Obama seeks second-term jolt with economic speech
GALESBURG, Illinois (Reuters) - U.S. President Barack Obama sought to inject momentum into his economic and domestic policy agenda on Wednesday with a speech designed to clarify his vision for his second term and hammer Republicans in the House of Representatives for getting in his way.
Obama defended his government's record managing the economy through the recession in his first term and said new spending on infrastructure and education were needed now to grow the middle class, which he argued would boost the nation's economy.
"As Washington prepares to enter another budget debate, the stakes for our middle class could not be higher," Obama said.
His speech was immediately criticized by Republicans for being long on soaring rhetoric, but short on details.
"Americans aren't asking the question ‘where are the speeches?' They're asking ‘where are the jobs?'" said John Boehner, the speaker of the House of Representatives.
In coming weeks, Obama said he would give more details of plans to bring back manufacturers that have left America for countries with cheaper costs and to create jobs by investing in bridges, roads and ports.
He also said he wants to give new tax breaks to people trying to save for retirement.
Obama promised an "aggressive" strategy to overhaul education, lower costs and help students gain more relevant skills. That pledge drew sustained applause from supporters in a gymnasium at Knox College in Galesburg.
The Illinois town left a lasting impression on Obama who visited when he was first elected as a senator, a time when Galesburg was struggling after it lost its factories.
GIRDING FOR BATTLE
The buildup to Obama's speech has been relentless, as the White House seeks to get past a rough start to his second term, which has been dominated by a series of thorny domestic and foreign issues.

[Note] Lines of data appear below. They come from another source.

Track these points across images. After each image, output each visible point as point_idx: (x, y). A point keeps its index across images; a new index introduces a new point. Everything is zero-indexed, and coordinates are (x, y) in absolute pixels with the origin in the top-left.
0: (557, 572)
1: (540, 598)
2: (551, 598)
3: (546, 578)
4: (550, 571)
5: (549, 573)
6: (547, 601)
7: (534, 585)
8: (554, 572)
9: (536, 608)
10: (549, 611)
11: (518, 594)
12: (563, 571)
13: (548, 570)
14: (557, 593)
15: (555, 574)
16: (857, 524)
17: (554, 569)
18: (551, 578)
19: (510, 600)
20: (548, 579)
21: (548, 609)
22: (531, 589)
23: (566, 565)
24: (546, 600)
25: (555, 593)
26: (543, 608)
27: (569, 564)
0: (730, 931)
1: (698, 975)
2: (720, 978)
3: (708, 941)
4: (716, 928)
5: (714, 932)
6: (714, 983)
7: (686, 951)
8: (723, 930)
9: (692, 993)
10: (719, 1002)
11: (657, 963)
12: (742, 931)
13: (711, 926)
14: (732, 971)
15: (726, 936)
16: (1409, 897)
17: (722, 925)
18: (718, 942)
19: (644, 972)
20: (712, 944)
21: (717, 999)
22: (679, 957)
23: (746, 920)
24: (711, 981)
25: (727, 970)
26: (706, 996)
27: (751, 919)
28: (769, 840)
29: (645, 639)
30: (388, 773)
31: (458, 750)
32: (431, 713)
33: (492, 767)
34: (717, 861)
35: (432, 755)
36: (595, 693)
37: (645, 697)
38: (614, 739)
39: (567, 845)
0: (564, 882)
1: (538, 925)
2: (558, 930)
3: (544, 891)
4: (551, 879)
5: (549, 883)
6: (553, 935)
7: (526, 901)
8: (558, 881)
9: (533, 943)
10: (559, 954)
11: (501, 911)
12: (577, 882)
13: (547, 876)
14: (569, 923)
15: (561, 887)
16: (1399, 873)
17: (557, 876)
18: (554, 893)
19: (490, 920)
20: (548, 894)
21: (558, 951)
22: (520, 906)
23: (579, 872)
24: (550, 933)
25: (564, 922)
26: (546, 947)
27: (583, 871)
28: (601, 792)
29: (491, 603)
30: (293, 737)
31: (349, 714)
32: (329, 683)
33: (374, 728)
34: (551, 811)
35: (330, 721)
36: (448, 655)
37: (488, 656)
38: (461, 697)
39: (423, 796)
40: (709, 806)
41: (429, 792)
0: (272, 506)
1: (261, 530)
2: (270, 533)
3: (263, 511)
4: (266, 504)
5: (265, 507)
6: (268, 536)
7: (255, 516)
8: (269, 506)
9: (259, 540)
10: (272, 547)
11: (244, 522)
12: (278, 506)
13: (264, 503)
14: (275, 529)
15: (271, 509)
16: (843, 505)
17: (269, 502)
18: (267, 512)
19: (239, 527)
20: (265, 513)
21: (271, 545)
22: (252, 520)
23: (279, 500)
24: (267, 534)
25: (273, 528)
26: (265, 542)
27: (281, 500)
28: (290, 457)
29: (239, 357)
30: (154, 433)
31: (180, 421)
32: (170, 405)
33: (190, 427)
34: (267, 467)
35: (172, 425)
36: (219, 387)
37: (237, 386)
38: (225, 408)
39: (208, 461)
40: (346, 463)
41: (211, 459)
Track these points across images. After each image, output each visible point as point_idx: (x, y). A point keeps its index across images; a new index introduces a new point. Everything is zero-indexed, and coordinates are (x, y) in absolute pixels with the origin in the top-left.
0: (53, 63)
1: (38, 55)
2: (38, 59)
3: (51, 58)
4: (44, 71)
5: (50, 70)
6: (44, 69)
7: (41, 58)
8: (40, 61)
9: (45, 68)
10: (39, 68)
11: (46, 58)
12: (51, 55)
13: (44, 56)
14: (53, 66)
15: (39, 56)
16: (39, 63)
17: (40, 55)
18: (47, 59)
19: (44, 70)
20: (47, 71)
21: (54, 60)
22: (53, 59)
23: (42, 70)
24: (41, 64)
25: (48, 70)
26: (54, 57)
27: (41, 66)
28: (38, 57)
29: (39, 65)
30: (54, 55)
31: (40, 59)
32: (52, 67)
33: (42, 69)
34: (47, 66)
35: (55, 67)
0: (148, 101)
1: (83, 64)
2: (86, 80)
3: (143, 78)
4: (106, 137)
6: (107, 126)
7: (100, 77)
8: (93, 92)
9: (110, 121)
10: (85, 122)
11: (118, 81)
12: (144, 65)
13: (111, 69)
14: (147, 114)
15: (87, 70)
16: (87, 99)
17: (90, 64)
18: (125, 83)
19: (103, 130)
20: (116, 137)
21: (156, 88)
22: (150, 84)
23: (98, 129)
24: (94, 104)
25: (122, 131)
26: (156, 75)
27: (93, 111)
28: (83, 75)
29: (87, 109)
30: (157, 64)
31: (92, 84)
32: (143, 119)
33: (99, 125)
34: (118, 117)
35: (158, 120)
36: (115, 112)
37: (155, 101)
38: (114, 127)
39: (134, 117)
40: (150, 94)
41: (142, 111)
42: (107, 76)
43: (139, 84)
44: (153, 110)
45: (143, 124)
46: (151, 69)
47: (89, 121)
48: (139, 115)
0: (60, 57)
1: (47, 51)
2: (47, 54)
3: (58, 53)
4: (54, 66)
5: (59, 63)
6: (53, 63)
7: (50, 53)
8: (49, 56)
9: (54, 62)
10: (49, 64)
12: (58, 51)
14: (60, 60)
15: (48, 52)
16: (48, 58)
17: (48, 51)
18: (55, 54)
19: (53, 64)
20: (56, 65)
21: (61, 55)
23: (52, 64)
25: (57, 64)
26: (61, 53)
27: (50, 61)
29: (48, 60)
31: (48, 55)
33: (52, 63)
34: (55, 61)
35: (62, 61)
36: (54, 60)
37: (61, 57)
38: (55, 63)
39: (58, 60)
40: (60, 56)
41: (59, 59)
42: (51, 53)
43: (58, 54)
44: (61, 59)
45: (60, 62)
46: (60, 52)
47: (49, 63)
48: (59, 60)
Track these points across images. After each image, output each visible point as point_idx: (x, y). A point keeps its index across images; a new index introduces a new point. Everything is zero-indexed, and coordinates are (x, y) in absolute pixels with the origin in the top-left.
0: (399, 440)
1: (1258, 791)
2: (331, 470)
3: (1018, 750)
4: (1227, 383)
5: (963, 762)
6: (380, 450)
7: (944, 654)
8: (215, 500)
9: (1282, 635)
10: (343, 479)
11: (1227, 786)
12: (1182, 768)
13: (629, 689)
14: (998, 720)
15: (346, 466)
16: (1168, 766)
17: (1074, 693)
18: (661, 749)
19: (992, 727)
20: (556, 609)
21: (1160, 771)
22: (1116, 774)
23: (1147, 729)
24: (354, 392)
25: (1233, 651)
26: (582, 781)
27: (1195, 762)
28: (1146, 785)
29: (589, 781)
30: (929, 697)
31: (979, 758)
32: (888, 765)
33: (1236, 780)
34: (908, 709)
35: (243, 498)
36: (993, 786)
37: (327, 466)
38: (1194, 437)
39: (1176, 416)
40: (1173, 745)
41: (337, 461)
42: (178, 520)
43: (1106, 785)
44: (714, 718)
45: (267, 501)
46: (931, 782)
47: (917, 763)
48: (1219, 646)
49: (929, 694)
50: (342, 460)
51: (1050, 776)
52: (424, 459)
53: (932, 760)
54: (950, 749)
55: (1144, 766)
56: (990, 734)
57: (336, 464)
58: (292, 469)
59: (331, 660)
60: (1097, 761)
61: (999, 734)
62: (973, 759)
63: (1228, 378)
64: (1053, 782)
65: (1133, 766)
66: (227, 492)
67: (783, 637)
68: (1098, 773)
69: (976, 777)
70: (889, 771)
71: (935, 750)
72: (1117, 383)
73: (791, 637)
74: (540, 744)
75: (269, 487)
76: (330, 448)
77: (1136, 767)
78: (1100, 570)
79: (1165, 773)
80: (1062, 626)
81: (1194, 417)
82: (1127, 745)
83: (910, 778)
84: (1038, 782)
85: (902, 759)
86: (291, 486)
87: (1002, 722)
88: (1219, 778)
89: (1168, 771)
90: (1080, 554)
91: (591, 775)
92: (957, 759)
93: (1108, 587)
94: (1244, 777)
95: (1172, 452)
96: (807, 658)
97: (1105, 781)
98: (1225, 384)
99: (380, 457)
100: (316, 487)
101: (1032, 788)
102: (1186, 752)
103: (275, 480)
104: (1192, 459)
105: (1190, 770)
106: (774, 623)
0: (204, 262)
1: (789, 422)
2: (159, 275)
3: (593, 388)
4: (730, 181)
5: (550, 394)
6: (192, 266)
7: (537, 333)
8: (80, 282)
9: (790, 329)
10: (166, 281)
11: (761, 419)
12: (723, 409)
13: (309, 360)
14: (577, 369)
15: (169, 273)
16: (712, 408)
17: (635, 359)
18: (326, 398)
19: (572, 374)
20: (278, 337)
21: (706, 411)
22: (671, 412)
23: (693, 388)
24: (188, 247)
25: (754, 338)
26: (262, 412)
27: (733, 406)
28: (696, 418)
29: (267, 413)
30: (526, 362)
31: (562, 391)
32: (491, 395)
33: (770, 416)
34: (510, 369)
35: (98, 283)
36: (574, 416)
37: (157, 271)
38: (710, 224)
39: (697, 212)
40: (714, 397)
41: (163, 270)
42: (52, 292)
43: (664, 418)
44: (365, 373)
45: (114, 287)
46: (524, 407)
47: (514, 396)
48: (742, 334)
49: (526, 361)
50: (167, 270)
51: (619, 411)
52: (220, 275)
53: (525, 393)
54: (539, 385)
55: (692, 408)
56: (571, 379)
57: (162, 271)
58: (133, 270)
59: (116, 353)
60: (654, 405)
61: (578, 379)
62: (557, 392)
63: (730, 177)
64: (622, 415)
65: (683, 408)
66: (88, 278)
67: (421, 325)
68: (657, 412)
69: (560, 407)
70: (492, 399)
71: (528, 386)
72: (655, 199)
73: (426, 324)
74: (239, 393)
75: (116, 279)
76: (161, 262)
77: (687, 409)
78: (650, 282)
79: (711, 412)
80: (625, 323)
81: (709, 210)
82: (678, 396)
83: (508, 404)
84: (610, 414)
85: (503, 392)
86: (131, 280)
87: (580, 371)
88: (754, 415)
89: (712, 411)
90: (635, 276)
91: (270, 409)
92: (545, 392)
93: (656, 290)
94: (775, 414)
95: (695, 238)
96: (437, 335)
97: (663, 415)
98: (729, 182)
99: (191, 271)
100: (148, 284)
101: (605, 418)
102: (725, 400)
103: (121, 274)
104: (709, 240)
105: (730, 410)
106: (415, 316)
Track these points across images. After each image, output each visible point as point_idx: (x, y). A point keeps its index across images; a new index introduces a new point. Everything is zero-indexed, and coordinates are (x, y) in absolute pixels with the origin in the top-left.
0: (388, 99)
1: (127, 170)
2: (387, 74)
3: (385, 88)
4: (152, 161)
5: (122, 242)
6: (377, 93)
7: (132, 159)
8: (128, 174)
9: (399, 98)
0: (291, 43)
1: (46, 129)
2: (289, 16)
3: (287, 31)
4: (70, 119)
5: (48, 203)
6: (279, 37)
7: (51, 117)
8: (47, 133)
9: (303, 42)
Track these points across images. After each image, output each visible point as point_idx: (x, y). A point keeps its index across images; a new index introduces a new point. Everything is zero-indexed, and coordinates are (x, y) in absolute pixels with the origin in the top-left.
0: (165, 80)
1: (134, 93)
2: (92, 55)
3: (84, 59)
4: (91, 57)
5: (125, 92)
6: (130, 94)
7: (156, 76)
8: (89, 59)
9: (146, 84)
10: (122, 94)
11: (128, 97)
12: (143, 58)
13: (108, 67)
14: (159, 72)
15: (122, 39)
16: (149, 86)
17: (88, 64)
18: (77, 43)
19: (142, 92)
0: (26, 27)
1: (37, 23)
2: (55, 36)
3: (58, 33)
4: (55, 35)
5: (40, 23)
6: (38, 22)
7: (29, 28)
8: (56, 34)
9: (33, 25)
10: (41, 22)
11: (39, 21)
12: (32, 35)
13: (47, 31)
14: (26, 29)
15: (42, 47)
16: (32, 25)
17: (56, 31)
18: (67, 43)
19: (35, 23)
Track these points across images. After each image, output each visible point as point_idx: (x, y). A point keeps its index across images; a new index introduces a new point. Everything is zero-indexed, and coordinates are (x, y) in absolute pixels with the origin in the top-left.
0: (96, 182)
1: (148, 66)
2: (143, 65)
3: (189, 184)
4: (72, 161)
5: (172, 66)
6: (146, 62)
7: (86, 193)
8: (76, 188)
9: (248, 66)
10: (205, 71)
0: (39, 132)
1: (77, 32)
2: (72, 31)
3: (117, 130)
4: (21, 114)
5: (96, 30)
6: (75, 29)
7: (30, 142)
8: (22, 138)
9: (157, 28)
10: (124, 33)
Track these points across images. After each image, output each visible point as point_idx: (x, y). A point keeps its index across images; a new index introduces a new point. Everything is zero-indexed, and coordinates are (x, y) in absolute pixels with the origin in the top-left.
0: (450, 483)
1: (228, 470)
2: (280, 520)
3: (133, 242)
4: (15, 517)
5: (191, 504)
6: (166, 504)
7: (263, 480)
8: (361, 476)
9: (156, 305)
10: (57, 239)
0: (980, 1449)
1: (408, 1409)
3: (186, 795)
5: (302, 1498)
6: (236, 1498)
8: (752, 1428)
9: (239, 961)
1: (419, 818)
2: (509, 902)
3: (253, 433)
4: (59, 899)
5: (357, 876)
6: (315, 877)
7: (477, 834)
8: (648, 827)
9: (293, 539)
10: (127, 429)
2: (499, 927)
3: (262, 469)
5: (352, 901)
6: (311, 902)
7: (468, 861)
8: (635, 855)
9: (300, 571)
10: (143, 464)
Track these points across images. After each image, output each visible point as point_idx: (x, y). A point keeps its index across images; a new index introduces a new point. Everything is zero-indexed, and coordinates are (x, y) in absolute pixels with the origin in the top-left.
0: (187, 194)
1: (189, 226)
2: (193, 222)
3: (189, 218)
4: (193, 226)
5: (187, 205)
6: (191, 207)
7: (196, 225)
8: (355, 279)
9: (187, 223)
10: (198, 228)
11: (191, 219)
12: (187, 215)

An early push to toughen gun laws failed in Congress, and the Republican-led House has said it will not move ahead on sweeping immigration reforms passed by the Senate.
The White House has also been thrown off-message by controversies over phone and internet surveillance, and over the Internal Revenue Service's targeting of conservatives groups seeking tax-exempt status.
Obama faces a battle this fall with Republicans in Congress over the budget and raising the debt ceiling.
While the president wants to increase investment in areas he argues would spur economic growth, Republicans contend that businesses would create jobs if there was less regulatory red tape and lower taxes.
They want to cut spending and have tried to force the administration to scale back its signature healthcare program.
"If his economic agenda is to raise taxes and spend more money, we can't work with him," Republican Representative Raul Labrador of Idaho told reporters in Washington.
Obama has said he does not believe his speech will change minds in Congress, but he hopes to reach constituents to exert pressure on lawmakers from their home states.
"Repealing Obamacare and cutting spending is not an economic plan. It's not," said Obama. "You can't just be against something, you've got to be for something."
Thomas Donohue, president of the U.S. Chamber of Commerce, praised Obama's emphasis on infrastructure and education, but said he should also trim regulations to spur job growth.
"Americans need more than a new speech. They need new policies," Donohue said.